Congressman Boehner and the House Republicans used an MIT Energy Report to say that the cost per household was to be $3,000. Then the MIT Group wrote a rebuttal letter. This is from the web site of Think Group. They have a few facts incorrect starting with calling Reilly a Professor. Let us look at a short analysis of the problem. Unlike the Sloan School wonks, I am just a humble engineer who thinks that the back of an envelope is all one needs if you have any idea what you are speaking of. Remember folks, it was the Sloan School quants who got us into this mess in the first place. So beware!
Now to the envelope. Here are the facts:
1. The current Administration wants to create an auction for any and all carbon credits, this is an open public auction held by the Government and for any and all carbon credits, NOT just those above a cap. The auction will sell off the rights to emit a metric ton of CO2. Well what price will clear the market, $5, $25, $50, who knows. What we do know is that when the Government auctioned spectrum, which frankly has little human survival value, as compared to electricity, it was a lot more money than expected. Solet's say $25, although I think this is too low.

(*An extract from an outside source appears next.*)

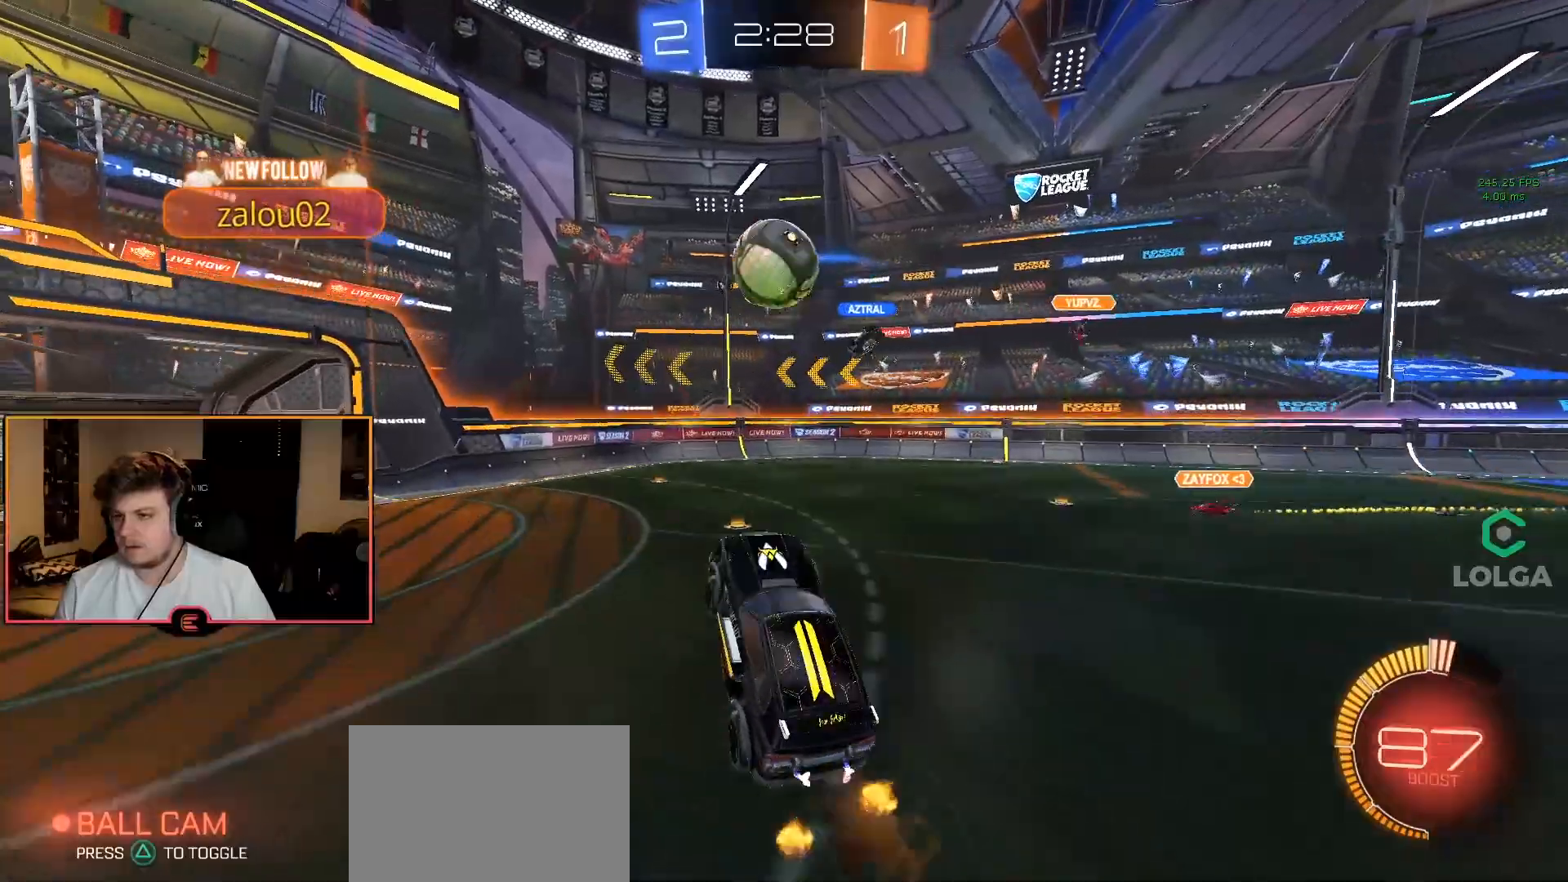
{"buttons": ["L2"], "left_stick": "down-left", "right_stick": "center", "events": [[50, "L2", "down"], [83, "CIRCLE", "down"], [133, "left_stick", "up-right"], [267, "left_stick", "up-left"], [467, "left_stick", "down-left"], [500, "CIRCLE", "up"]]}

2. As of 2010 assuming no miracles in the deployment of a smart grid, wind mills, nuclear power and the like, the current demand for just electricity generates 2,388 million mTon of CO2. True fact.
3. Now multiple $25 by 2.4 billion and we get $60 billion. Now divide by 300 million people and we get $200 per person. Now assume 2.5 people per HH we get $500 per HH in 2010. That is not chopped liver! And that is just the beginning.
4. Now the fun begins. The demand goes up, so does the population. By 2030 the cap is lowered to 50% of what it was in 2010. Just what does that mean? It means the auction price goes up dramatically. We have estimated that it readily exceeds $3,000 to $5,000 per HH by 2030! That is in 2008 dollars even! In addition, the Government will penalize excessive uses. That will further drive prices up.
So where are these guys at MIT getting with their politically incorrect jabbering. Frankly nowhere. Their analysis, and one must read the MIT letter to see how convolved it becomes, just misses the point. The current Administration proposal is a stand-alone plan, devoid of any multinational compliance, and one where every gram of CO2 is taxed ab initio. Starting from the first emission.
Thus, one need just run through the numbers. It is not complex. We have commented and written on this extensively, but all you have to do is run the numbers. They just explode in terms of their regressiveness as a tax. They will destroy the economy. The unintended consequences are massive, massively negative.